Data extracted from a collection ::
########################################
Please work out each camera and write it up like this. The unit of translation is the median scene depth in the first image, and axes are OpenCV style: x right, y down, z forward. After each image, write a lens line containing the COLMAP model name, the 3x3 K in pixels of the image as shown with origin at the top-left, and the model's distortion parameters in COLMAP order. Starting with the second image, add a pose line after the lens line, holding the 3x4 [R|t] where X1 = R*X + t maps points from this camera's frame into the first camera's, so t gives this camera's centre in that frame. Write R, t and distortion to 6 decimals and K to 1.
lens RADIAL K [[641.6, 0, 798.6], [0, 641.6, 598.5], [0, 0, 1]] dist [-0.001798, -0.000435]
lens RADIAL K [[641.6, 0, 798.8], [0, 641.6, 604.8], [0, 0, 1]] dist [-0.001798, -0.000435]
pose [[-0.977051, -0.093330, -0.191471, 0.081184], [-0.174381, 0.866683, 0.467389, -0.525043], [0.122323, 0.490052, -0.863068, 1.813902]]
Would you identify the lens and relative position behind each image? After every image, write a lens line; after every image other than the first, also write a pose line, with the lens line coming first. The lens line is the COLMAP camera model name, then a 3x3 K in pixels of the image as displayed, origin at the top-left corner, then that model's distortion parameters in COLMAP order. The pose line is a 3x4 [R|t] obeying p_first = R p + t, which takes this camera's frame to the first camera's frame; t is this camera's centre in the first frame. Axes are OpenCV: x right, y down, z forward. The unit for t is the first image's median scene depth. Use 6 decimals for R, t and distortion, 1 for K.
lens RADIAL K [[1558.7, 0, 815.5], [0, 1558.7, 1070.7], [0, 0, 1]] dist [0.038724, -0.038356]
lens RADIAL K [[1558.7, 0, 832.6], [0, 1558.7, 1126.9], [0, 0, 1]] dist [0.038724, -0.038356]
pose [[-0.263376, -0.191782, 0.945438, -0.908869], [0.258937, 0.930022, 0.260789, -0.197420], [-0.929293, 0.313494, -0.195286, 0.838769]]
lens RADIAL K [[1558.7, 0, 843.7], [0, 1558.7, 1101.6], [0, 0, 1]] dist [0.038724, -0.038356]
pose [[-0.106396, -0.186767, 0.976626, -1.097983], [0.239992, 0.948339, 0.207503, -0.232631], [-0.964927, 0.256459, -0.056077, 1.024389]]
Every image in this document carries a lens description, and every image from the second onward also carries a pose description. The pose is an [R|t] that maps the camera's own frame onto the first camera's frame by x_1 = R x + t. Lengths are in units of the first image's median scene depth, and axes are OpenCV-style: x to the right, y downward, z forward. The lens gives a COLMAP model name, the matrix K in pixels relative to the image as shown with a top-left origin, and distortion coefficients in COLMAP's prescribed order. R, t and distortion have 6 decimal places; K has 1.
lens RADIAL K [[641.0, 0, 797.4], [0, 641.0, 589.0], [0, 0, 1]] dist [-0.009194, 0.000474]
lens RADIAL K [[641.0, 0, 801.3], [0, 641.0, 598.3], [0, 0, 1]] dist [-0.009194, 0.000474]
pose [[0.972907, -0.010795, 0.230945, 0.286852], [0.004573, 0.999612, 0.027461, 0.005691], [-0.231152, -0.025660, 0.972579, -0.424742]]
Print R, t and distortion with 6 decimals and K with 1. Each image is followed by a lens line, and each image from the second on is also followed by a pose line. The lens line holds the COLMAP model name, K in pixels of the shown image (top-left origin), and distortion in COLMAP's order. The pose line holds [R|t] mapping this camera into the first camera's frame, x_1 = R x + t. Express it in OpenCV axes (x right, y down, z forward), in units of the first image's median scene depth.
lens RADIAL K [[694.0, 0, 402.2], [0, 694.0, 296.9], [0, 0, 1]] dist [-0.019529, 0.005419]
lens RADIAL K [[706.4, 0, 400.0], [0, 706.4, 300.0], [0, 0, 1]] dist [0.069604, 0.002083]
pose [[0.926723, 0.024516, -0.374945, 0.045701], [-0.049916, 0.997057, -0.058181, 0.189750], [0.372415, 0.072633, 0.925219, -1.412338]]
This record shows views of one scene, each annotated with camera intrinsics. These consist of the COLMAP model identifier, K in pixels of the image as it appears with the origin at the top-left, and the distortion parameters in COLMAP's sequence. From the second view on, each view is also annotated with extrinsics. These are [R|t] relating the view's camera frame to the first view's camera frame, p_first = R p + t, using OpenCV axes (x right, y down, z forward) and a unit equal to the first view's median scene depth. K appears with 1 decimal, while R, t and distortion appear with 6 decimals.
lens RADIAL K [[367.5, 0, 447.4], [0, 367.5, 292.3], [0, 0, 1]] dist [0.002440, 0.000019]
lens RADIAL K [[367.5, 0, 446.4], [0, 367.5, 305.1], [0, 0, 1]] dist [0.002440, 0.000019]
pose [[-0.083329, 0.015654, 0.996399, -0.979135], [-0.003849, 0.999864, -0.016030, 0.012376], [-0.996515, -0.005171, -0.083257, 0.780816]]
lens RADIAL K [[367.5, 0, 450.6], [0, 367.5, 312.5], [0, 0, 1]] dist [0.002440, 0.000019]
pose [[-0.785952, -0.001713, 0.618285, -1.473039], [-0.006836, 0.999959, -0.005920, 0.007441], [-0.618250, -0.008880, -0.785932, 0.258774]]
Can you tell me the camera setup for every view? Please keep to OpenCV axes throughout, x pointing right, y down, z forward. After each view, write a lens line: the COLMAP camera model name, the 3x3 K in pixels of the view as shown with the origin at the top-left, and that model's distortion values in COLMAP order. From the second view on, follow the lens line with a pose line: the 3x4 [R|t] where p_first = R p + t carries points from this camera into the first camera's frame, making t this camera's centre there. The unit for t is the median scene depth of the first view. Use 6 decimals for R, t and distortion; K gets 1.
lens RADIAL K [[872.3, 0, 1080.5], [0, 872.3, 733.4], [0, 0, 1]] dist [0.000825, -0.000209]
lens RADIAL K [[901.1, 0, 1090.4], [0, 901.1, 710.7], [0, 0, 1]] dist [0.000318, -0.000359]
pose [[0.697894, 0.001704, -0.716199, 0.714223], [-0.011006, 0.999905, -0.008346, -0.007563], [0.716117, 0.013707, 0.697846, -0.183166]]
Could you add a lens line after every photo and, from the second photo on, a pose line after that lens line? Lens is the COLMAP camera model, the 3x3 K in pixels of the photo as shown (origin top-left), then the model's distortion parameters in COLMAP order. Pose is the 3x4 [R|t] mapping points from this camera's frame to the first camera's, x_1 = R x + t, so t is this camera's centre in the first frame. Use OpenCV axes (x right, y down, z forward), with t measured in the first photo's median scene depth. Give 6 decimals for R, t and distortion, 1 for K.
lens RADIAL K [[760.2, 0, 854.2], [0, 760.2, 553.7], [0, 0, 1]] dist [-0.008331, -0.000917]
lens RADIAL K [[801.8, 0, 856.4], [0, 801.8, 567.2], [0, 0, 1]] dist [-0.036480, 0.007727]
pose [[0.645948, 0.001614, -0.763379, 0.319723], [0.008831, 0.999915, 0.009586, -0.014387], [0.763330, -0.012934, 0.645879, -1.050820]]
########################################
Could you set down every record exactly as given?

Please work out each camera and write it up like this. The unit of translation is the median scene depth in the first image, and axes are OpenCV style: x right, y down, z forward. After each image, write a lens line containing the COLMAP model name, the 3x3 K in pixels of the image as shown with origin at the top-left, and the model's distortion parameters in COLMAP order. Starting with the second image, add a pose line after the lens line, holding the 3x4 [R|t] where X1 = R*X + t maps points from this camera's frame into the first camera's, so t gives this camera's centre in that frame. Write R, t and distortion to 6 decimals and K to 1.
lens RADIAL K [[641.6, 0, 798.6], [0, 641.6, 598.5], [0, 0, 1]] dist [-0.001798, -0.000435]
lens RADIAL K [[641.6, 0, 798.8], [0, 641.6, 604.8], [0, 0, 1]] dist [-0.001798, -0.000435]
pose [[-0.977051, -0.093330, -0.191471, 0.081184], [-0.174381, 0.866683, 0.467389, -0.525043], [0.122323, 0.490052, -0.863068, 1.813902]]
Would you identify the lens and relative position behind each image? After every image, write a lens line; after every image other than the first, also write a pose line, with the lens line coming first. The lens line is the COLMAP camera model name, then a 3x3 K in pixels of the image as displayed, origin at the top-left corner, then that model's distortion parameters in COLMAP order. The pose line is a 3x4 [R|t] obeying p_first = R p + t, which takes this camera's frame to the first camera's frame; t is this camera's centre in the first frame. Axes are OpenCV: x right, y down, z forward. The unit for t is the first image's median scene depth. Use 6 decimals for R, t and distortion, 1 for K.
lens RADIAL K [[1558.7, 0, 815.5], [0, 1558.7, 1070.7], [0, 0, 1]] dist [0.038724, -0.038356]
lens RADIAL K [[1558.7, 0, 832.6], [0, 1558.7, 1126.9], [0, 0, 1]] dist [0.038724, -0.038356]
pose [[-0.263376, -0.191782, 0.945438, -0.908869], [0.258937, 0.930022, 0.260789, -0.197420], [-0.929293, 0.313494, -0.195286, 0.838769]]
lens RADIAL K [[1558.7, 0, 843.7], [0, 1558.7, 1101.6], [0, 0, 1]] dist [0.038724, -0.038356]
pose [[-0.106396, -0.186767, 0.976626, -1.097983], [0.239992, 0.948339, 0.207503, -0.232631], [-0.964927, 0.256459, -0.056077, 1.024389]]
Every image in this document carries a lens description, and every image from the second onward also carries a pose description. The pose is an [R|t] that maps the camera's own frame onto the first camera's frame by x_1 = R x + t. Lengths are in units of the first image's median scene depth, and axes are OpenCV-style: x to the right, y downward, z forward. The lens gives a COLMAP model name, the matrix K in pixels relative to the image as shown with a top-left origin, and distortion coefficients in COLMAP's prescribed order. R, t and distortion have 6 decimal places; K has 1.
lens RADIAL K [[641.0, 0, 797.4], [0, 641.0, 589.0], [0, 0, 1]] dist [-0.009194, 0.000474]
lens RADIAL K [[641.0, 0, 801.3], [0, 641.0, 598.3], [0, 0, 1]] dist [-0.009194, 0.000474]
pose [[0.972907, -0.010795, 0.230945, 0.286852], [0.004573, 0.999612, 0.027461, 0.005691], [-0.231152, -0.025660, 0.972579, -0.424742]]
Print R, t and distortion with 6 decimals and K with 1. Each image is followed by a lens line, and each image from the second on is also followed by a pose line. The lens line holds the COLMAP model name, K in pixels of the shown image (top-left origin), and distortion in COLMAP's order. The pose line holds [R|t] mapping this camera into the first camera's frame, x_1 = R x + t. Express it in OpenCV axes (x right, y down, z forward), in units of the first image's median scene depth.
lens RADIAL K [[694.0, 0, 402.2], [0, 694.0, 296.9], [0, 0, 1]] dist [-0.019529, 0.005419]
lens RADIAL K [[706.4, 0, 400.0], [0, 706.4, 300.0], [0, 0, 1]] dist [0.069604, 0.002083]
pose [[0.926723, 0.024516, -0.374945, 0.045701], [-0.049916, 0.997057, -0.058181, 0.189750], [0.372415, 0.072633, 0.925219, -1.412338]]
This record shows views of one scene, each annotated with camera intrinsics. These consist of the COLMAP model identifier, K in pixels of the image as it appears with the origin at the top-left, and the distortion parameters in COLMAP's sequence. From the second view on, each view is also annotated with extrinsics. These are [R|t] relating the view's camera frame to the first view's camera frame, p_first = R p + t, using OpenCV axes (x right, y down, z forward) and a unit equal to the first view's median scene depth. K appears with 1 decimal, while R, t and distortion appear with 6 decimals.
lens RADIAL K [[367.5, 0, 447.4], [0, 367.5, 292.3], [0, 0, 1]] dist [0.002440, 0.000019]
lens RADIAL K [[367.5, 0, 446.4], [0, 367.5, 305.1], [0, 0, 1]] dist [0.002440, 0.000019]
pose [[-0.083329, 0.015654, 0.996399, -0.979135], [-0.003849, 0.999864, -0.016030, 0.012376], [-0.996515, -0.005171, -0.083257, 0.780816]]
lens RADIAL K [[367.5, 0, 450.6], [0, 367.5, 312.5], [0, 0, 1]] dist [0.002440, 0.000019]
pose [[-0.785952, -0.001713, 0.618285, -1.473039], [-0.006836, 0.999959, -0.005920, 0.007441], [-0.618250, -0.008880, -0.785932, 0.258774]]
Can you tell me the camera setup for every view? Please keep to OpenCV axes throughout, x pointing right, y down, z forward. After each view, write a lens line: the COLMAP camera model name, the 3x3 K in pixels of the view as shown with the origin at the top-left, and that model's distortion values in COLMAP order. From the second view on, follow the lens line with a pose line: the 3x4 [R|t] where p_first = R p + t carries points from this camera into the first camera's frame, making t this camera's centre there. The unit for t is the median scene depth of the first view. Use 6 decimals for R, t and distortion; K gets 1.
lens RADIAL K [[872.3, 0, 1080.5], [0, 872.3, 733.4], [0, 0, 1]] dist [0.000825, -0.000209]
lens RADIAL K [[901.1, 0, 1090.4], [0, 901.1, 710.7], [0, 0, 1]] dist [0.000318, -0.000359]
pose [[0.697894, 0.001704, -0.716199, 0.714223], [-0.011006, 0.999905, -0.008346, -0.007563], [0.716117, 0.013707, 0.697846, -0.183166]]
Could you add a lens line after every photo and, from the second photo on, a pose line after that lens line? Lens is the COLMAP camera model, the 3x3 K in pixels of the photo as shown (origin top-left), then the model's distortion parameters in COLMAP order. Pose is the 3x4 [R|t] mapping points from this camera's frame to the first camera's, x_1 = R x + t, so t is this camera's centre in the first frame. Use OpenCV axes (x right, y down, z forward), with t measured in the first photo's median scene depth. Give 6 decimals for R, t and distortion, 1 for K.
lens RADIAL K [[760.2, 0, 854.2], [0, 760.2, 553.7], [0, 0, 1]] dist [-0.008331, -0.000917]
lens RADIAL K [[801.8, 0, 856.4], [0, 801.8, 567.2], [0, 0, 1]] dist [-0.036480, 0.007727]
pose [[0.645948, 0.001614, -0.763379, 0.319723], [0.008831, 0.999915, 0.009586, -0.014387], [0.763330, -0.012934, 0.645879, -1.050820]]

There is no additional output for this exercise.